Exercise goal: Whenever a line below holds the word "carry", copy that line.

Source data:
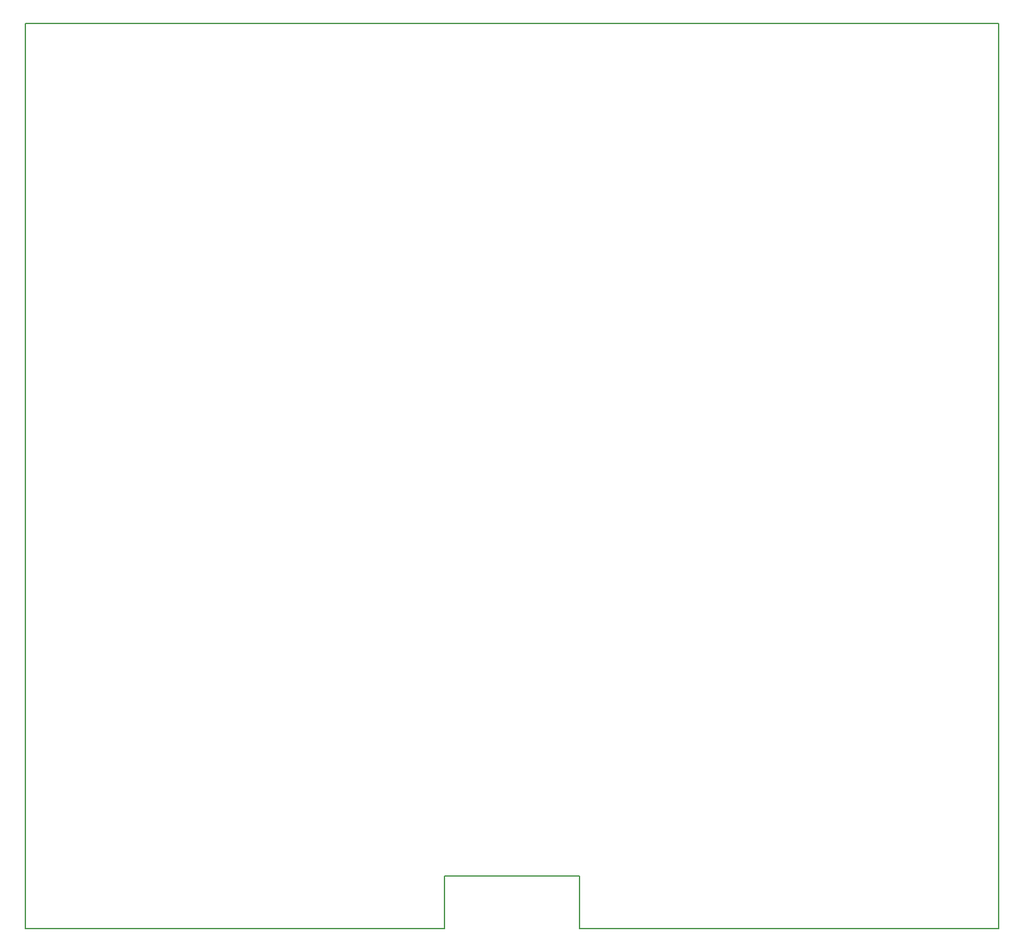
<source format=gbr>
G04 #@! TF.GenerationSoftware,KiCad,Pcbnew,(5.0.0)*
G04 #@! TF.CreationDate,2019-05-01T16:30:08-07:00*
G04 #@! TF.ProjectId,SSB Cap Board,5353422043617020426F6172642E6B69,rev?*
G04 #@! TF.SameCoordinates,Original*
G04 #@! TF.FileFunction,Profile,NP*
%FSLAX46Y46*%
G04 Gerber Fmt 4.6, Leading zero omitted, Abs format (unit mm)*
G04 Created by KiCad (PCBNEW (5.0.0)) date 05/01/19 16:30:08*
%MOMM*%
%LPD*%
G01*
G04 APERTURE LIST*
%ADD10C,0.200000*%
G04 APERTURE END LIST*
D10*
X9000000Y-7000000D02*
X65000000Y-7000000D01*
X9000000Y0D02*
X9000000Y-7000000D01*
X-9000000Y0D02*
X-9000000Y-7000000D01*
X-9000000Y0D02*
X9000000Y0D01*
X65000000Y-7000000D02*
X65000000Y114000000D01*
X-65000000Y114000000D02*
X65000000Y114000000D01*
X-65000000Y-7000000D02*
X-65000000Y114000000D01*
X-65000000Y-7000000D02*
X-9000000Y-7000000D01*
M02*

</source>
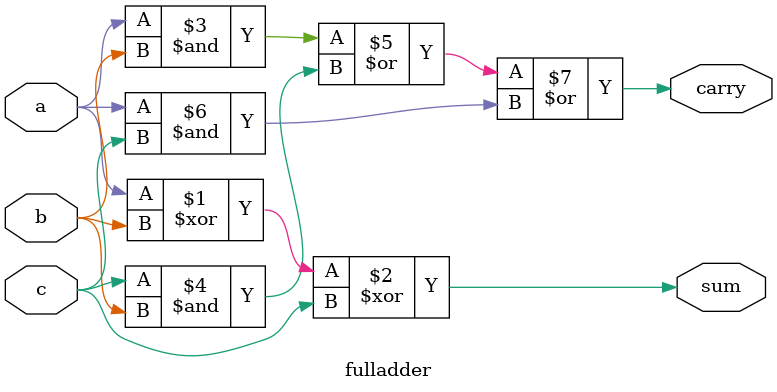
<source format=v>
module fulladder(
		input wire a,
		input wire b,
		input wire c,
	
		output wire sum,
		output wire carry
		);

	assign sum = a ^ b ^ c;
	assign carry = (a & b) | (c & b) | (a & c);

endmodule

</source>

Answer section:
		output wire carry
	assign carry = (a & b) | (c & b) | (a & c);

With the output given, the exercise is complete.